Logo for University of Iowa Health Care This logo represents the University of Iowa Health Care

Can an amino acid supplement improve outcomes for patients with hip fractures?

For many older adults with hip fractures, loss of physical function and independence are significant. Only 40% of older adults with hip fractures recover to pre-injury levels of function, and as many as 20% of hip fracture patients living in the community prior to injury require nursing home care after the fracture. 

Functional deficits are attributed to the loss of skeletal muscle that occurs early after injury—and one potential contributing factor is nutrition. Patients without access to foods that meet basic human needs

“Malnutrition is common in the older population,” says Michael Willey, MD, orthopedic surgeon and assistant professor in the University of Iowa Department of Orthopedics and Rehabilitation. “After an injury like this, patients tend to get even fewer nutrients because of pain medications and requirements for anesthesia, which leads to worsening nutritional deficiencies.” 

Previous studies have offered preliminary evidence that essential amino acid (EAA) supplementation mitigates loss of muscle mass after operative fixation of extremity and pelvic fractures and before and after total knee arthroplasty.  

Could the same be true after hip fractures? 

It’s not clear how EAA supplementation leads to improved muscle physiology, but it is “a potentially game-changing intervention to prevent these negative outcomes after trauma,” Willey says. 

Willey and his UI colleagues—in collaboration with researchers and clinicians from the University of Oregon, the Slocum Center for Orthopedics and Sports Medicine in Eugene, Oregon, and Johns Hopkins University—are embarking on a randomized, placebo-controlled clinical trial to see if EAA supplementation will increase skeletal muscle metabolic activity, reduce inflammation, and prevent atrophy after hip fracture in older adults.

- _DATA FOR REVIEW_
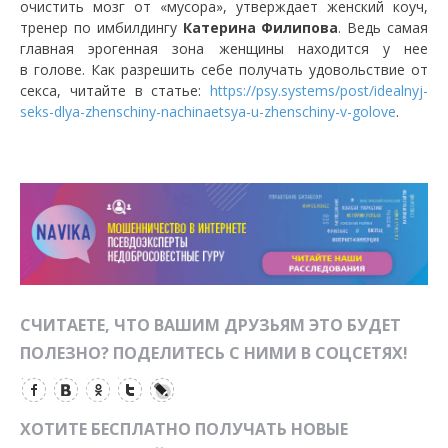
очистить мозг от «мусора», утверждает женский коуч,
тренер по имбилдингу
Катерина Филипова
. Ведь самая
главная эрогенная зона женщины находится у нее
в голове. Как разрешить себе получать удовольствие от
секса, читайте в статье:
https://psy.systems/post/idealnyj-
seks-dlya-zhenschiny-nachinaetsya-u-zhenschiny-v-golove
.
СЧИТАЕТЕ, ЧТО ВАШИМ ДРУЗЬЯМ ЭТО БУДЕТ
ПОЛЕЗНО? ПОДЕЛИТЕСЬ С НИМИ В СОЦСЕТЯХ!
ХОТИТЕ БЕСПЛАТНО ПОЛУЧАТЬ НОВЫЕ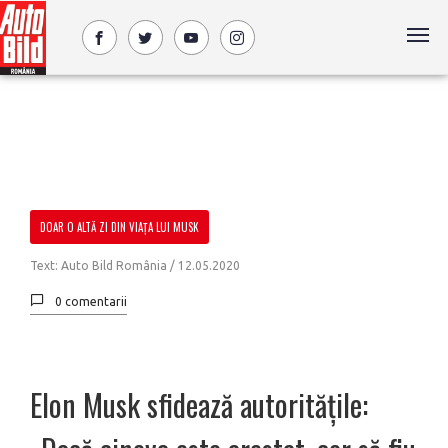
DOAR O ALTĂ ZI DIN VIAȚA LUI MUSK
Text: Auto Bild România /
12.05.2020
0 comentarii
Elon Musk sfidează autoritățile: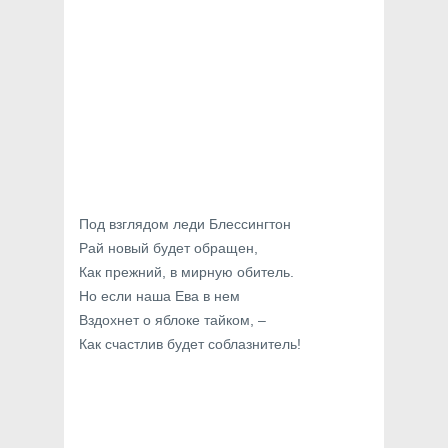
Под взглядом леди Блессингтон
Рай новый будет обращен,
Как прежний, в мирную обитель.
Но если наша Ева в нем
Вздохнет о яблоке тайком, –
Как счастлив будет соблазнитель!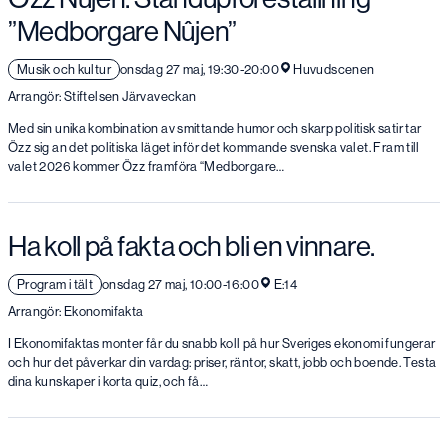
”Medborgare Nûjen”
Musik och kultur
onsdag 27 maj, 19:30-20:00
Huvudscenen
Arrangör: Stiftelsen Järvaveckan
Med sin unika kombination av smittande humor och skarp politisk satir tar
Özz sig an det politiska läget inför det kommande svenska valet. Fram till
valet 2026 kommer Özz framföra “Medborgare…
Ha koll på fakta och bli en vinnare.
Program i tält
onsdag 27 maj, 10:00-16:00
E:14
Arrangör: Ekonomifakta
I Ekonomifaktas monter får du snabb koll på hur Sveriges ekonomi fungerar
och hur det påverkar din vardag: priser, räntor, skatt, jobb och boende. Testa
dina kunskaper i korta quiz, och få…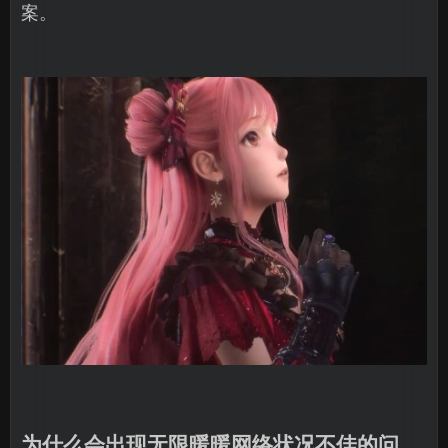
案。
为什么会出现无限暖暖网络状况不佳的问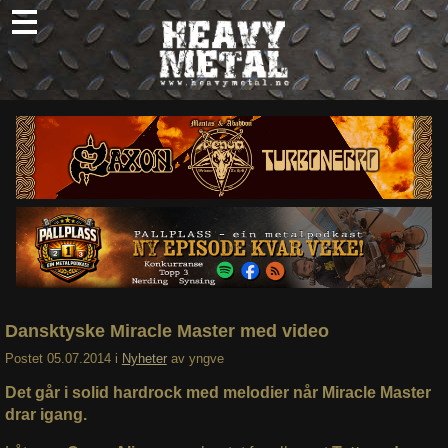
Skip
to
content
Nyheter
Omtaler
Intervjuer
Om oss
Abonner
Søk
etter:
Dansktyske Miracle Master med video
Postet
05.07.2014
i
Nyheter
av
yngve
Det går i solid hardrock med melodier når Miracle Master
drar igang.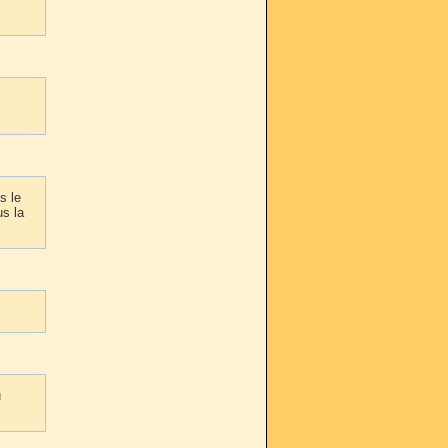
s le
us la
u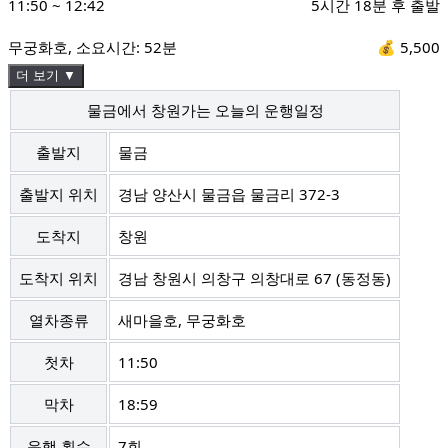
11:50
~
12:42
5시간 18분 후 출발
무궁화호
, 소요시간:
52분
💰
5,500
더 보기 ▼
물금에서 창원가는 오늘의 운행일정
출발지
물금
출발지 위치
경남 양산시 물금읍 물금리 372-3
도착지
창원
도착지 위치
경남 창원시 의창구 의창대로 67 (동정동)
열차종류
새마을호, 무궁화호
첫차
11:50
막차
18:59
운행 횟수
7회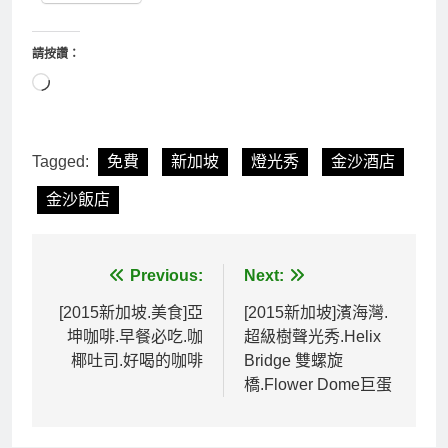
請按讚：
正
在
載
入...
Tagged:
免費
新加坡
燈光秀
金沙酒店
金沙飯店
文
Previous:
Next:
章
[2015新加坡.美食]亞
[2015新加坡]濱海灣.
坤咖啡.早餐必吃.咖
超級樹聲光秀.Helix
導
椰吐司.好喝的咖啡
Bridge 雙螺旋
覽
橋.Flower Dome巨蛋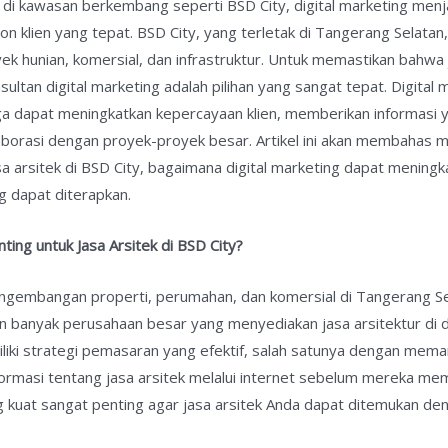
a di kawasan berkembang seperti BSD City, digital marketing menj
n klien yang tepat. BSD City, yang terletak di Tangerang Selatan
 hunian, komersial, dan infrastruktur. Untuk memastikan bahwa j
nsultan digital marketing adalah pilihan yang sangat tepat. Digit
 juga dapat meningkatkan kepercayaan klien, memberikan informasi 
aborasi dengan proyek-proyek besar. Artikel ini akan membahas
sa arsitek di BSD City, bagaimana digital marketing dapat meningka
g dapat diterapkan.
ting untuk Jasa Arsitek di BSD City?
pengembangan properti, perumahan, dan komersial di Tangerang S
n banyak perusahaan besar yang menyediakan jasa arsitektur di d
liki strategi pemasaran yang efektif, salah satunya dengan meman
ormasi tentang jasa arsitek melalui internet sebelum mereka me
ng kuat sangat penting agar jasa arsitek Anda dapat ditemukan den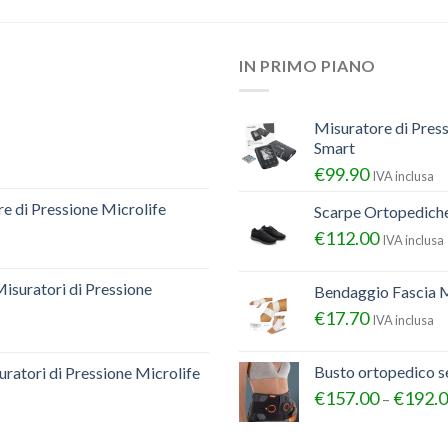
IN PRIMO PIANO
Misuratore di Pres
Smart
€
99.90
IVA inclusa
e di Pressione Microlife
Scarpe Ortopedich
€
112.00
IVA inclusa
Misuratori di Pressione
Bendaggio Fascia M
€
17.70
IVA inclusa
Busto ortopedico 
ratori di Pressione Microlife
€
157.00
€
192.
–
---
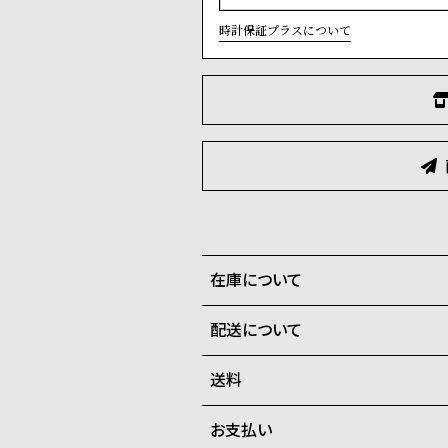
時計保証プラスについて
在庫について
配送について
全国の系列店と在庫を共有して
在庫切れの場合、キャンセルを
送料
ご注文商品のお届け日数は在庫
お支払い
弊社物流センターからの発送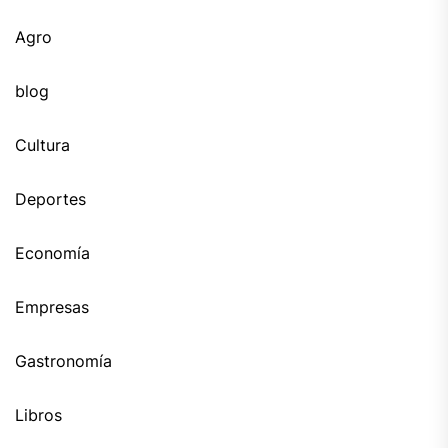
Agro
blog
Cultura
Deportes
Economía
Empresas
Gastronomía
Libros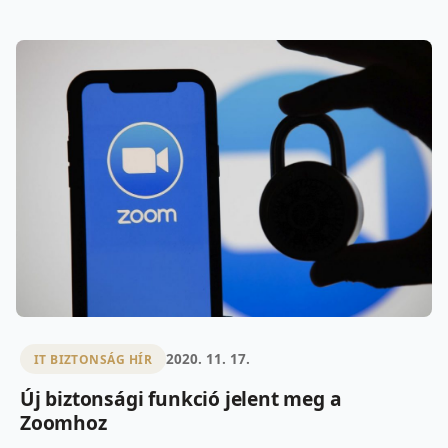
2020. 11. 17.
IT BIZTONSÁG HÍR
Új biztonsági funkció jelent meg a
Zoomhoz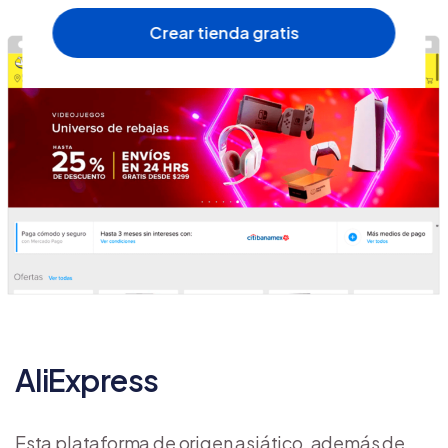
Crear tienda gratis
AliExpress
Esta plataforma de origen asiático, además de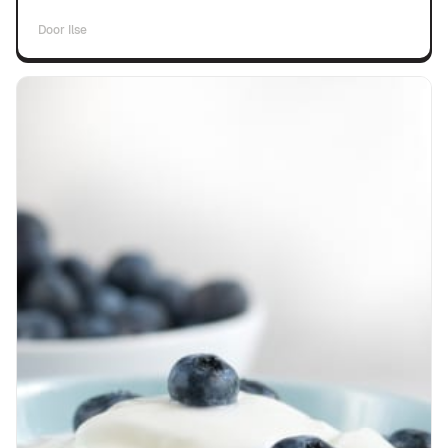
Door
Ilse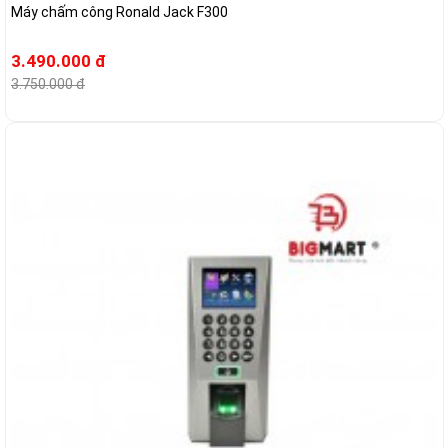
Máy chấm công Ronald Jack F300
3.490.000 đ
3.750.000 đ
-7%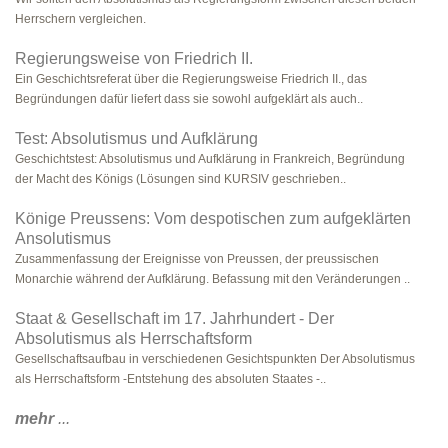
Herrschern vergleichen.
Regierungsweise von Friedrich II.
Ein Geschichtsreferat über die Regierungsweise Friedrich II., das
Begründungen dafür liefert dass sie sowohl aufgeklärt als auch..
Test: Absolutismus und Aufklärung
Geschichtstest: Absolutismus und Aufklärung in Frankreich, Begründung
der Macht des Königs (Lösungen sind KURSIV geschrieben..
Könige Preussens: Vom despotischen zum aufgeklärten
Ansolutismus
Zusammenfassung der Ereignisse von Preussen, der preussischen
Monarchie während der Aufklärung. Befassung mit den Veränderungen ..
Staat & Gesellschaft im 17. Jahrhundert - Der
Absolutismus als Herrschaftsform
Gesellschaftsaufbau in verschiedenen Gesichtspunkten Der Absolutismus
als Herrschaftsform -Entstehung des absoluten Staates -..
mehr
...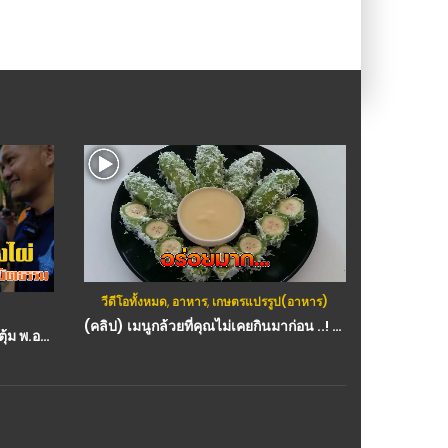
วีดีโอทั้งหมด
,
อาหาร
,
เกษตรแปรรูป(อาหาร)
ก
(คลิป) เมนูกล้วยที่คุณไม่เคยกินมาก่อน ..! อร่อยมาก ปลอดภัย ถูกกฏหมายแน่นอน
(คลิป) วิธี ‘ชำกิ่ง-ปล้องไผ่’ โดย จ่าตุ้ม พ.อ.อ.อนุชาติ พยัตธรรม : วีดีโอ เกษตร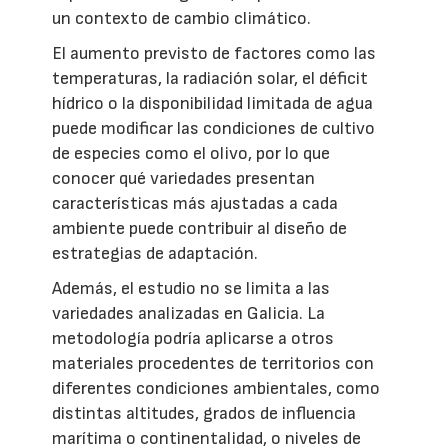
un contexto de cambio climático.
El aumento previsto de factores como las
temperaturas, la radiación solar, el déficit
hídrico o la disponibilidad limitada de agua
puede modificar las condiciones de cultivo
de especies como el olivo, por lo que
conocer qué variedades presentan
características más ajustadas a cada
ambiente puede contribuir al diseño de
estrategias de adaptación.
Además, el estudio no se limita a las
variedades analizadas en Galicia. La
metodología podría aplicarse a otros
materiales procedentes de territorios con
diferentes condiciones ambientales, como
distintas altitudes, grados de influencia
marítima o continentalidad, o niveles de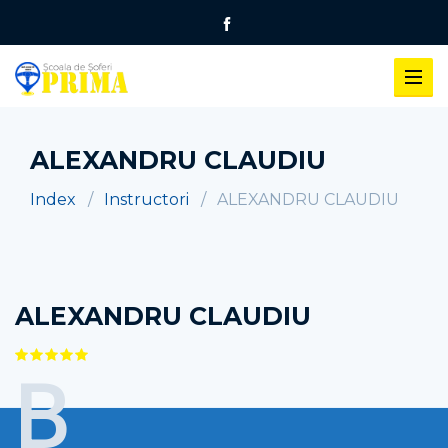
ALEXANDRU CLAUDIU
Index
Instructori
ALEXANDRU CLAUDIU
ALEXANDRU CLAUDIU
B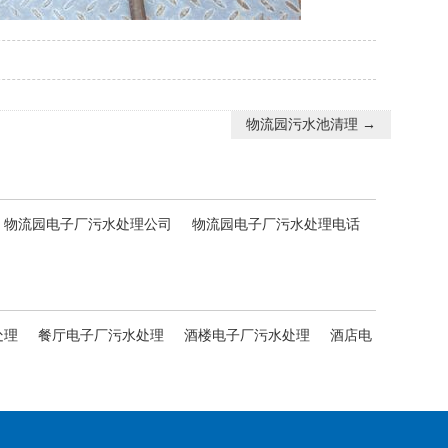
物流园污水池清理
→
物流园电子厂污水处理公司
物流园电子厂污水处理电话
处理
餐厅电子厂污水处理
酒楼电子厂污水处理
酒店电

- _WHAT THE EXERCISE ASKS_
Continue the article on amino acid supplements for hip fracture patients from its last sentence. The lines above are separate material and have no connection to the article on amino acid supplements for hip fractures.

- _ANSWER TO THE PROBLEM_
The trial will enroll 60 hip fracture patients, ages 65 and older. Within four days of hospitalization, they will receive EAA supplementation or a placebo. Muscle biopsy and serum analysis will be performed during hip repair surgery and again at two weeks and six weeks post-surgery to assess the physiologic response of skeletal muscle to EAA supplementation. The researchers also will assess the impact on total body skeletal muscle mass and physical function. In addition to the University of Iowa, patients will be enrolled at the Slocum Center. Muscle biopsy and serum analysis will be performed at the University of Oregon. 

Results from the study, funded by a grant from the Orthopedic Trauma Association, could provide evidence for EAA supplementation to guide clinical practice. 

“Right now, essential amino acid supplementation is an understudied intervention that could help preserve function and independence for older patients experiencing hip fractures,” Willey says. “If it works, it could be a low-cost and low-risk intervention with considerable potential to meet metabolic demands and preserve skeletal muscle.”